Antennas are everywhere. There are tiny ones in every mobile phone and laptop, and in the hardware that helps them connect to wi-fi. They are in the security tags that prevent shoplifting in stores. They’re in medical devices that can detect cancerous tumours. And, of course, there are the big ones that capture signals from satellites in space.
Zahra Esmati has been fascinated by antennas ever since she studied telecommunications back in her home country of Iran. Now, she’s is an antenna engineer with Fleet Space Technologies. Here, she works on antennas for nanosatellites for Internet of Things (IoT) applications.
Fleet Space is also a part of the Seven Sisters program, an Australian lunar exploration mission supporting NASA’s Artemis program. The program is designed to learn more about the presence of water on the Moon, ahead of sending the first woman and next man to the lunar surface in 2024, and establishing a sustainable human presence there by the end of the decade.
“I remember it was so exciting when we were selected,” Zahra says. “We were like, oh, we're going to the Moon!”
Zahra’s interest in antennas took her to several other research areas before she landed in the space industry. Her masters at Western Sydney University looked at the use of antennas in infrastructure health monitoring. Sensors are embedded in the concrete of large structures like bridges or buildings to monitor damage. However, the batteries in the sensors only last a few years. Zahra’s project explored using antennas to recharge the batteries wirelessly to keep the sensors running longer.
Zahra also worked as a research engineer at WSU for a number of years. She worked on a bionic voice project, an electronic prothesis to help people who have physically lost their voice. Her plan was to stay at WSU and complete a PhD in biomedical engineering. However, an exciting scholarship offer from the University of New South Wales proved too good to miss.
She packed up and moved to Canberra to start a different PhD – one that would bring her closer to a space career. This project looked at electrically small array antennas for high power microwave applications.
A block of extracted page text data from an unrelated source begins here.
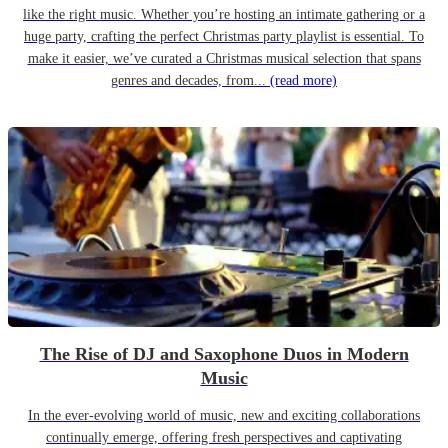
like the right music. Whether you’re hosting an intimate gathering or a
huge party, crafting the perfect Christmas party playlist is essential. To
make it easier, we’ve curated a Christmas musical selection that spans
genres and decades, from...
(read more)
The Rise of DJ and Saxophone Duos in Modern
Music
In the ever-evolving world of music, new and exciting collaborations
continually emerge, offering fresh perspectives and captivating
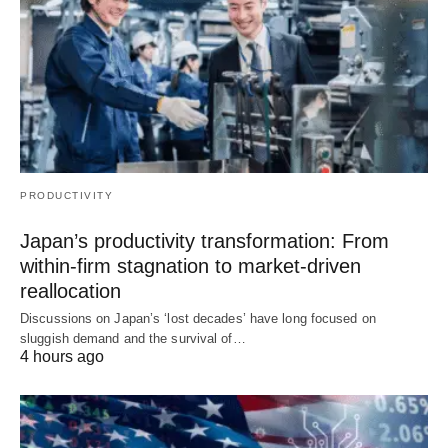
PRODUCTIVITY
Japan’s productivity transformation: From
within-firm stagnation to market-driven
reallocation
Discussions on Japan’s ‘lost decades’ have long focused on
sluggish demand and the survival of…
4 hours ago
“I always thought I’d like to work in space,” Zahra says. “I knew it would be difficult, but I believe in never giving up and never letting the ups and downs of life stop me.”
Zahra moved again in 2020, relocating to Adelaide to work at Fleet Space. Next stop: the Moon.
“Communicating to and from space is a challenging endeavour. It looks easy in the movies. Astronauts on far off planets video chat with family on Earth with high quality and no delay. But does it match reality? Not really! I like the challenge and this is one of the reasons I love working in the space industry” she says.
- Zahra completed a Bachelor of Science (Telecommunications Engineering) in Iran in 2011.
- In 2015, Zahra started her postgraduate studies in Australia. She received a full scholarship to study the Master of Electrical Engineering (Honours) at Western Sydney University (WSU).
- From 2016 to 2018, Zahra also worked as a research engineer at WSU on a bionic voice project.
- Zahra had plans to stay at WSU and do a PhD in biomedical engineering. However, another scholarship offer saw her move to Canberra for a PhD in electrical engineering at the UNSW (ADFA) in 2017.
- In 2020, Zahra moved to Adelaide to work as an antenna engineer for Fleet Space Technologies.
- She is also the antenna engineer for the Seven Sisters mission.